Eurozone housing market faces challenges in search for stability

High interest rates, economic uncertainty, increasing renovation costs and questions over future energy efficiency requirements continue to add downward pressure on house prices. In our view, the bottoming out will only start towards the end of the year and the recovery of the eurozone housing market will take some time to materialise.
Mortgage rates have risen sharply over the past year, resulting in a slowdown in demand for housing loans. House prices in the region have also been pushed down as sellers have adjusted their asking prices. New production of housing loans in the eurozone in the first five months of this year was more than 60% below last year's volume, and the number of housing transactions has also seen a significant drop. In the first quarter of 2023, for instance, it fell 23% in Belgium and the Netherlands compared to the previous quarter, 16% in France, and 8% in Spain. With mortgage production leading housing transactions, a further decline in the number of transactions is still to be expected.

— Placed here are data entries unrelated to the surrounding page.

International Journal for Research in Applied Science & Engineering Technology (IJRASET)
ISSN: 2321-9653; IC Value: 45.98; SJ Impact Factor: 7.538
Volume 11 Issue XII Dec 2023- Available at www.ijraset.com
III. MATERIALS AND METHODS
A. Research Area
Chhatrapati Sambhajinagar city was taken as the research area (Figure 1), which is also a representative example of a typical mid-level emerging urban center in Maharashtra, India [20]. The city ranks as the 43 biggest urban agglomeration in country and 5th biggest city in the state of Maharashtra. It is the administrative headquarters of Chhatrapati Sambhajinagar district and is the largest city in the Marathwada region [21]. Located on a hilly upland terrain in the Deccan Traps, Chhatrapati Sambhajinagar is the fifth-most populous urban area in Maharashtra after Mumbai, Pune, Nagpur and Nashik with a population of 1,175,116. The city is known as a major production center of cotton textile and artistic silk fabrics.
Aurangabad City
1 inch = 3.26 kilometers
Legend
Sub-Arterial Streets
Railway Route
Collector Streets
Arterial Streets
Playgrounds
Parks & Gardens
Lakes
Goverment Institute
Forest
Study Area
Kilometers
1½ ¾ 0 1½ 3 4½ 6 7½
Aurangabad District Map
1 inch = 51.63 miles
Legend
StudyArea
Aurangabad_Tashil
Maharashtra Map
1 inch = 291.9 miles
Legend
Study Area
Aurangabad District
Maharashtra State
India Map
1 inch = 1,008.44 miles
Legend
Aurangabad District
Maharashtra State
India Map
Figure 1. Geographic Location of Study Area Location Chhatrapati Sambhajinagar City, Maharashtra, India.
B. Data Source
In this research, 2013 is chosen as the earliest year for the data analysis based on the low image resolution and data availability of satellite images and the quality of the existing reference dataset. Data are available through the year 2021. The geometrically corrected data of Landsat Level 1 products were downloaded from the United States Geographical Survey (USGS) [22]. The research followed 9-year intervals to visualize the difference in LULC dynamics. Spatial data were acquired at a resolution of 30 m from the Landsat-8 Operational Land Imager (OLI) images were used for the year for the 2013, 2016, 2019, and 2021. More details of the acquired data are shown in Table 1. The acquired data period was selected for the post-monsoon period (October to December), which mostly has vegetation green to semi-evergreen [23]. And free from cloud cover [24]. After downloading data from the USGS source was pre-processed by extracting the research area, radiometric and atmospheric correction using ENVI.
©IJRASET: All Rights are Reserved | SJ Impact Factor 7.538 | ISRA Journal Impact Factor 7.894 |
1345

Eurostat figures published last Wednesday showed that the fall in demand led to a 0.9% quarter-on-quarter drop in property prices in the eurozone, after a 1.7% QoQ fall in the fourth quarter of 2022. Looking ahead, it appears unlikely that we'll see a robust recovery any time soon. We expect demand to pick up slightly only at the end of the year, with prices following suit in the first half of 2024. Besides the negative impact of the rise in financing costs on prices, the green transition in the housing market will play an increasingly important role in price setting.